9. In this modification, the brake B
0 'corresponds to the friction element of the present invention operated as the transmission clutch. Further, in the above embodiment, the simple planetary mechanism 3a is provided on the input shaft 7 side, but it may be provided on the output shaft 9 side. The above-described embodiment is merely an example, and it is needless to say that the above-described embodiment can be appropriately modified and implemented according to the application. As described above, according to the automatic transmission according to the first aspect of the present invention, in the configuration of the conventional automatic transmission in which the forward clutch and the reverse clutch operate as the starting clutch, Although it is necessary to provide control means for operating each of the two clutches as a starting clutch, the automatic transmission according to claim 1 requires only control means for one friction element. This has the effect that the control means such as a circuit can have a very simple structure. Further, for the clutch that operates as a starting clutch, a lubrication circuit is provided that supplies a large flow of lubricating oil to prevent burning during clutch control operation and supplies a small flow of lubricating oil to prevent dragging during clutch disengagement. Also in this case, since only one lubrication circuit needs to be provided, the lubrication circuit can have a simple structure. In addition, as a result, there is an effect that the automatic transmission can be manufactured at lower cost.

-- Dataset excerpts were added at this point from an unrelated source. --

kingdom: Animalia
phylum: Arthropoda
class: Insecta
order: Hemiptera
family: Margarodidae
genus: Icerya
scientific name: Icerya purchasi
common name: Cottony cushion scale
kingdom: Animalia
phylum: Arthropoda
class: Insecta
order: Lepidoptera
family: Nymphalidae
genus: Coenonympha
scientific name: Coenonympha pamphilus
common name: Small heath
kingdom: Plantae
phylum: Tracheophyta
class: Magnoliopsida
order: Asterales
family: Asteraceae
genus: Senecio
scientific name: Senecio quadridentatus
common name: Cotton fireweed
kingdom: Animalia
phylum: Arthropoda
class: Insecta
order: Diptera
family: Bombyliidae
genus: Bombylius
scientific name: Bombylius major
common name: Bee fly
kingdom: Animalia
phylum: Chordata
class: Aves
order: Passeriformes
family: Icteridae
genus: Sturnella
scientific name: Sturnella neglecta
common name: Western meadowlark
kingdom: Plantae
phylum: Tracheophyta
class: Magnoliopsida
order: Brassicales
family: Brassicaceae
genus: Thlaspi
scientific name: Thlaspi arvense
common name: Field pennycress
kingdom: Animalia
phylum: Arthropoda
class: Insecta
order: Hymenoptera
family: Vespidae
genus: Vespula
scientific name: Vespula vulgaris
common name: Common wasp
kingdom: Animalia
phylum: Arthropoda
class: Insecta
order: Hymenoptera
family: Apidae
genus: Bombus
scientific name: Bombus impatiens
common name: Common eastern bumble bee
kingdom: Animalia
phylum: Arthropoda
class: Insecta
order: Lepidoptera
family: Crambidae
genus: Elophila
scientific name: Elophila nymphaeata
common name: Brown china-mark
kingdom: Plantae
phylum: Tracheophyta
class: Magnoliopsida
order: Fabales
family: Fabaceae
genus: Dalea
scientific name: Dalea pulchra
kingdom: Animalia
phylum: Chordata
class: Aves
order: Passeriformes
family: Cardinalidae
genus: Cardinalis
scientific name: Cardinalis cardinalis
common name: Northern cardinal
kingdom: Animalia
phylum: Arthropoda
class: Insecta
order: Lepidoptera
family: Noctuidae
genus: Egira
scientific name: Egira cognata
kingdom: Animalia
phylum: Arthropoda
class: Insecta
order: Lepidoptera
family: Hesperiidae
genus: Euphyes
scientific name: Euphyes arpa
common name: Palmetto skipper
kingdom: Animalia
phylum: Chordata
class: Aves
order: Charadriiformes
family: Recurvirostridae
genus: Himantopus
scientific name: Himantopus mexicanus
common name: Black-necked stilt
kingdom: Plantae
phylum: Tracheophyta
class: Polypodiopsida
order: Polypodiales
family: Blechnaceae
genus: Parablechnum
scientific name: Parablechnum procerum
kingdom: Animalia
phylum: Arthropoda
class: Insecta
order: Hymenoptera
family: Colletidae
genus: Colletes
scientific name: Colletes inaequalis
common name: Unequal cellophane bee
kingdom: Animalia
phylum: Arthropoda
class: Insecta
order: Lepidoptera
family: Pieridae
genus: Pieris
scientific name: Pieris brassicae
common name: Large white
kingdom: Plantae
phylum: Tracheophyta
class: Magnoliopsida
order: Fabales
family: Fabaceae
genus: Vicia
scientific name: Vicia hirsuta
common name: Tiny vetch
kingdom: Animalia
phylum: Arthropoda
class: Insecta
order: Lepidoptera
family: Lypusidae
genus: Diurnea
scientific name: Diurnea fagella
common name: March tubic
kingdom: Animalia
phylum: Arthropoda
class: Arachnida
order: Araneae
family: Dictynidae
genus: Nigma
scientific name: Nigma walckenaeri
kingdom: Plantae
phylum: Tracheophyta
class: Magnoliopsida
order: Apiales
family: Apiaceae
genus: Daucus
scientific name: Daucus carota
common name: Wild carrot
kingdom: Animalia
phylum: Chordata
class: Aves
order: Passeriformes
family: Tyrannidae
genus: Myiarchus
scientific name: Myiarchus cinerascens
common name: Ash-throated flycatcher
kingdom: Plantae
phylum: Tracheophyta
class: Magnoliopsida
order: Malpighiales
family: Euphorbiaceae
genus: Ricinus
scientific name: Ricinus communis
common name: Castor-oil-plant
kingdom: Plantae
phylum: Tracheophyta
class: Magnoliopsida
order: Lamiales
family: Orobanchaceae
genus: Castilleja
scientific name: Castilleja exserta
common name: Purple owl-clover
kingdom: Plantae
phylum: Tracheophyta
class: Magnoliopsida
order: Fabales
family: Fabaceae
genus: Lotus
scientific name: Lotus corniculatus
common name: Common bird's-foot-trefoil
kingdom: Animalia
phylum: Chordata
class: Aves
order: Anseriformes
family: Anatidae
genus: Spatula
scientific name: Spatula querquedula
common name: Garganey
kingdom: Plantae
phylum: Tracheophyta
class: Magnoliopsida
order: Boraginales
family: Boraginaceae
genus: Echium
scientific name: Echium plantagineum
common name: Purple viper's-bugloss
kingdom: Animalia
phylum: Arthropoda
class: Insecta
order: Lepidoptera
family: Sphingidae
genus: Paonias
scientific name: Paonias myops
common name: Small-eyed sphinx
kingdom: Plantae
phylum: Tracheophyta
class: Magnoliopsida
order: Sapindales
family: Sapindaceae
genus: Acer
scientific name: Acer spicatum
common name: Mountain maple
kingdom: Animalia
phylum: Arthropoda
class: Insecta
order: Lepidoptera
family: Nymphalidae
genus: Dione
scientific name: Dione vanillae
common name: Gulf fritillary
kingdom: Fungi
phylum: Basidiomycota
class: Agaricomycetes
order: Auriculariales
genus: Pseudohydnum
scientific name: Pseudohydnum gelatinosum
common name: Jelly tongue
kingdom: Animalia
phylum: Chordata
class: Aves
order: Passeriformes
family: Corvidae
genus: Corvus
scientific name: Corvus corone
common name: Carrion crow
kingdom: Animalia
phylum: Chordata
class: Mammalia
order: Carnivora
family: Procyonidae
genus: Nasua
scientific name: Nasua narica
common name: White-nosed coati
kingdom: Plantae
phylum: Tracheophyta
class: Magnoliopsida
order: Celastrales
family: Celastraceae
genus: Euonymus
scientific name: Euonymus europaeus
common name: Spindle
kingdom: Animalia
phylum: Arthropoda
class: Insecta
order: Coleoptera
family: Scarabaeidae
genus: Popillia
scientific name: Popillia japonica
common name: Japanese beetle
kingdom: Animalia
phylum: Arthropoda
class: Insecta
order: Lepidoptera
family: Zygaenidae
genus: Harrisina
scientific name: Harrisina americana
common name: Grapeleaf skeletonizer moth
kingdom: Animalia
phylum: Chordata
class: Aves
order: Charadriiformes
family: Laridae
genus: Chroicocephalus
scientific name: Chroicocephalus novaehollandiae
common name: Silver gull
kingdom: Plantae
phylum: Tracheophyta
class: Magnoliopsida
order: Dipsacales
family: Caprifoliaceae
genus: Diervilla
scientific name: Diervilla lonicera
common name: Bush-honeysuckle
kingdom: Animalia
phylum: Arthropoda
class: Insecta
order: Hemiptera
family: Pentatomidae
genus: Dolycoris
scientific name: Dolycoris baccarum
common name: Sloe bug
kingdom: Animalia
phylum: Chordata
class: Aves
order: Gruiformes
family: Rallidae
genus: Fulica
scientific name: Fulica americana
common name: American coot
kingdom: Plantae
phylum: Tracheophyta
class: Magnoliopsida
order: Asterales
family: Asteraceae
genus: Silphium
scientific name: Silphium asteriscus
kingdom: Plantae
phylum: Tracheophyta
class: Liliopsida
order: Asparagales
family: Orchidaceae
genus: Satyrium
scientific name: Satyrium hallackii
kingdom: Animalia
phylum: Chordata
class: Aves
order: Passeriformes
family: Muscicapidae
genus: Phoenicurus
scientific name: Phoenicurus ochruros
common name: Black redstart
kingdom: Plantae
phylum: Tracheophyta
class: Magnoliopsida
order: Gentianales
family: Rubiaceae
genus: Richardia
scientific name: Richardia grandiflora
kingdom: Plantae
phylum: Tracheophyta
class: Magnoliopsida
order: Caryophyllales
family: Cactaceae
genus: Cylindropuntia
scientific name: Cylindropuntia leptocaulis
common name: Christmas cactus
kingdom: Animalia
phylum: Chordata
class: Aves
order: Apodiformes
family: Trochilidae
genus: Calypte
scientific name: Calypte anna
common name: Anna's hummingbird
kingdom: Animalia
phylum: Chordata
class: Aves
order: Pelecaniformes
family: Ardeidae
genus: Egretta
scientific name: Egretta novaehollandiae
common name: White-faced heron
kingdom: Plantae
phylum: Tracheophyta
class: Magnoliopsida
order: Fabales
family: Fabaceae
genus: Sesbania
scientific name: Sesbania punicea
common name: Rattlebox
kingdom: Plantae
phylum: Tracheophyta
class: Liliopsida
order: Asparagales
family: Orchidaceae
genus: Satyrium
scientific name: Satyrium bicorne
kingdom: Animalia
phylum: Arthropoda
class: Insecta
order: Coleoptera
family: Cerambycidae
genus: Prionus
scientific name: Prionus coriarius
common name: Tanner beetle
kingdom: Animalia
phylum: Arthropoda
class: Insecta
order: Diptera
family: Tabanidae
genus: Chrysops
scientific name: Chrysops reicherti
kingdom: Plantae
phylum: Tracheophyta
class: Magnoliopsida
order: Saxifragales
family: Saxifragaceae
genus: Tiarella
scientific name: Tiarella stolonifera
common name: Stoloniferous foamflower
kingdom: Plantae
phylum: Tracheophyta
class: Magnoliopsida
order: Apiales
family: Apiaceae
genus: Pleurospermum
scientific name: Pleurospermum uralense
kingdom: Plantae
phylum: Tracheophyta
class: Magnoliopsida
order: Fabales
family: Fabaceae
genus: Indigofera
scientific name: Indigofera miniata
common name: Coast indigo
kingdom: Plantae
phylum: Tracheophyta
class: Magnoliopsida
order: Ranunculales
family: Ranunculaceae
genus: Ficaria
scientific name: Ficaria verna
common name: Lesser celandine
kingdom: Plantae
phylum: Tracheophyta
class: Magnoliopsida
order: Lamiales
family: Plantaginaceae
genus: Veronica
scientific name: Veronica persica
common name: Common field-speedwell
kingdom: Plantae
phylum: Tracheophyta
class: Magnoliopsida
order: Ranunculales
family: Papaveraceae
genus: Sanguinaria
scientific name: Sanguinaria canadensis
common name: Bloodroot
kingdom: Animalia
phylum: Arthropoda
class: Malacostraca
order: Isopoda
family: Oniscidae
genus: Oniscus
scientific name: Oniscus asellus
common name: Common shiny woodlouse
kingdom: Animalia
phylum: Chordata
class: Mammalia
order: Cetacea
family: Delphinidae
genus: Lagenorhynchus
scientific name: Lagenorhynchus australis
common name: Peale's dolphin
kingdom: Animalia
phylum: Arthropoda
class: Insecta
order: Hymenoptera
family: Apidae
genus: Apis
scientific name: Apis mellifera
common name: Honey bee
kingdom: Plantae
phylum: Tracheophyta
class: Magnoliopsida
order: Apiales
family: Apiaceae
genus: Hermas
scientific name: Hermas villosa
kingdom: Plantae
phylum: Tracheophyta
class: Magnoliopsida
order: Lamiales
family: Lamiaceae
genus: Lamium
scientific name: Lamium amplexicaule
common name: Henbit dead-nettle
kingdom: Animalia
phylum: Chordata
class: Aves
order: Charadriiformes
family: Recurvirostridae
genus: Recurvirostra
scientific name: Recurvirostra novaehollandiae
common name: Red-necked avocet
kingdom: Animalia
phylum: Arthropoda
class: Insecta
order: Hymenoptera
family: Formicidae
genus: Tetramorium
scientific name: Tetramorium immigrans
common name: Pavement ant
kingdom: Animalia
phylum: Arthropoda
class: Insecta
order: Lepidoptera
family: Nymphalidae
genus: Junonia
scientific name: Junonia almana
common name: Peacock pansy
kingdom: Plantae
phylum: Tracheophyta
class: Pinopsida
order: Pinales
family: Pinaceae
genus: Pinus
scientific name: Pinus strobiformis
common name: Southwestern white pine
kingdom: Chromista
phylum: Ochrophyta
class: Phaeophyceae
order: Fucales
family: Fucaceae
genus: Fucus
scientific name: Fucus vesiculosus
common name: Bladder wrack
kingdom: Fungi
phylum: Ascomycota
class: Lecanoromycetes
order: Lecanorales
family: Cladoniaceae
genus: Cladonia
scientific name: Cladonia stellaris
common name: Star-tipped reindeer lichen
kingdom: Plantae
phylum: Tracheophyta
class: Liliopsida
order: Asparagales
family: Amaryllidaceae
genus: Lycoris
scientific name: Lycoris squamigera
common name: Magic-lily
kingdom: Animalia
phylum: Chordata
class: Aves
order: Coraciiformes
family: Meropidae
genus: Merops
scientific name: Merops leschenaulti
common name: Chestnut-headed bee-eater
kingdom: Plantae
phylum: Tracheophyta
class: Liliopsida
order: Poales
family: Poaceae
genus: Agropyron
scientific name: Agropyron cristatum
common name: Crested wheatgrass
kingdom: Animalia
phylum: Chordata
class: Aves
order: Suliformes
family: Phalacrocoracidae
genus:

BRIEF DESCRIPTION OF THE DRAWINGS FIG. 1 is a gear train diagram showing a configuration of an automatic transmission according to an embodiment to which the present invention is applied. FIG. 2 is a table showing a correspondence between a shift speed and an operation state of each clutch. FIG. 3 is a gear train diagram showing a modification of the first gear train. [Description of Signs] 1 Automatic transmission 3 First gear train 3a Simple planetary mechanism 5 Second gear train 7 Input shaft 9 Output shaft 11 Hydraulic control circuit 30 First gear train 30a Simple planetary mechanism C0 Clutch B0 'Brake

Claims (1)

Claims: 1. A combination of a first gear train having a simple planetary mechanism and forming a two-speed shift, and a second gear train having a forward clutch and a reverse clutch and forming a three-speed or more shift. An automatic transmission configured to form a multi-speed transmission, comprising: control means for operating one of friction elements provided in the first gear train as a starting clutch.